One powerful technique is “napkin physics”: framing problems abstractly, as if two physicists were sketching ideas on a restaurant napkin. This pulls the model into a mode of conceptual parsimony — seeking elegant, minimal structures rather than verbose implementations.

Once the abstractions are clarified, the assistant can generate toy models: small, sharply scoped reference implementations designed to be discarded. These act like lab experiments in science — valuable not for production readiness, but for the learnings they yield:

  • They are cheap to build.
  • They are safe to discard.
  • They validate assumptions about data structures, APIs, and edge cases.

The true artifact is not the toy code itself, but the clarity extracted and recorded in LEARNINGS.md.


The Human’s Role as Alchemist

This intervention has an alchemical quality, echoing George Soros’s notion of alchemy in finance. Soros argued that market participants’ perceptions don’t just describe reality — they shape it, feeding back into outcomes through reflexivity. Likewise, the human’s framing of problems doesn’t just simplify the assistant’s response; it actively changes the system’s behavior.

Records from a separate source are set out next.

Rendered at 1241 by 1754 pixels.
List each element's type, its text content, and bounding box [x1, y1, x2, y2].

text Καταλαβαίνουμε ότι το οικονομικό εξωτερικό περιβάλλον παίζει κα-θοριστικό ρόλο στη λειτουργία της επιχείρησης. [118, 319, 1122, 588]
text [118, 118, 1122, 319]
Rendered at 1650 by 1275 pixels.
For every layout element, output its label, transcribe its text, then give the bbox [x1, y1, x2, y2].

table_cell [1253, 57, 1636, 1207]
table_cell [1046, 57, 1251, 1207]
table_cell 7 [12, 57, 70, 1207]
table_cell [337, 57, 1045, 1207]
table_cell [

By nudging context — napkin sketches instead of specs, toy models instead of production builds — the human alters what the assistant produces and how the development process unfolds. The gold is not in the raw output, but in the transformed understanding.


The Payoff

By embracing DDD with toy models and napkin physics, you:

  • Stop treating code as precious.
  • Stop fearing rewrites or sunk costs.
  • Gain architectural clarity quickly and cheaply.
  • Build a durable library of docs, specs, and learnings that compound over time.

In this paradigm, the AI generates endlessly disposable drafts, while the human distills durable insight. The process itself becomes reflexive — a feedback loop where framing changes outcomes, and outcomes reshape framing. That is the essence of context engineering.